Macro treat keys as true when defined


Is is possible to treat a key as true when using cl-defmacros in elisp? For example,

(cl-defmacro mac (&key a b c)
  `(,@(if a "a" (if b "b" "c"))))

(mac :a)
"c"

Can I have that evaluate to "a" without needing to give :a a value like (mac :a t). I don't know if the same semantics apply to common-lisp


Solution

  • There is no way to do this with the base language. One could define a defun like macro to do this. Would you want to only allow these to be set to true or would you want to give values other than t (or nil be omission)? The first case can be done by writing some macros. The second case can’t be done in a nice way (specifically would (mac :a :b) do a <- t; b <- t or a <- :b?)

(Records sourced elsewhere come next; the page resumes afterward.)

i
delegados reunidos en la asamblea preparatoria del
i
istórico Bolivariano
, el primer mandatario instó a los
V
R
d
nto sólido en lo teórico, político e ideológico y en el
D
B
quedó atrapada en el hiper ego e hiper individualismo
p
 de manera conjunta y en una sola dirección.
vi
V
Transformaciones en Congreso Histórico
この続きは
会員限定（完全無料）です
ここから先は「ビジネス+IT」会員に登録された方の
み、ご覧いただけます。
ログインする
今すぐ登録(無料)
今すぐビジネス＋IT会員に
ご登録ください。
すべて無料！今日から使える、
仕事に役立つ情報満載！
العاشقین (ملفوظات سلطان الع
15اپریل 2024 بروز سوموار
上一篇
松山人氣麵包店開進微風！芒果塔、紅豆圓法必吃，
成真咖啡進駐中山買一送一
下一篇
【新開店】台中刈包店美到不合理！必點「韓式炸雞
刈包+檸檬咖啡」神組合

    Here is something you could write for Common Lisp:

    (defmacro keyset-bind (keys-and-vars form &body body)
      (let (syms vars
            (keyv (gensym "KEY")))
        (loop for key in keys-and-vars
          for sym = (if (consp key)
                        (car key)
                        (intern (symbol-name key) "KEYWORD"))
          for var = (if (consp key) (cadr key) key)
          collect sym into symst
          collect var into varst
          finally (setf syms symst vars varst))
        `(let ,vars
            (loop for ,keyv in ,form
              do (case ,keyv
                   ,@(loop for sym in syms
                       for var in vars
                       collect `((,sym) (setf ,var t)))
                   (t (error "unrecognised keyword ~a" ,keyv))))
            ,@body)))
    

    And then you can use it like:

    (defun mac (&rest switches)
      (keyset-bind (a b (:t foo)) switches
        (list a b foo)))
    
    CL-USER> (mac :a)
    (T NIL NIL)
    CL-USER> (mac :b :t)
    (NIL NIL T)
    CL-USER> (mac :baz)
    ;; Error ...
    

    One could write an alternative defun which accepted eg a &switch argument type in this way but then you would need to decide how to make it interact with other argument types and keywords and &allow-other-keys and :allow-other-keys t. In general all of this is a bad idea and any kind of mixing with (or even usage of) the above is discouraged as it makes it hard to know whether an unfamiliar function call will be interpreted as normal keywords or set-of-keywords. If you want a language which supports this kind of thing, look at perl6 where keywords are a key-value-pair type and there is special syntax for key => true and key => false.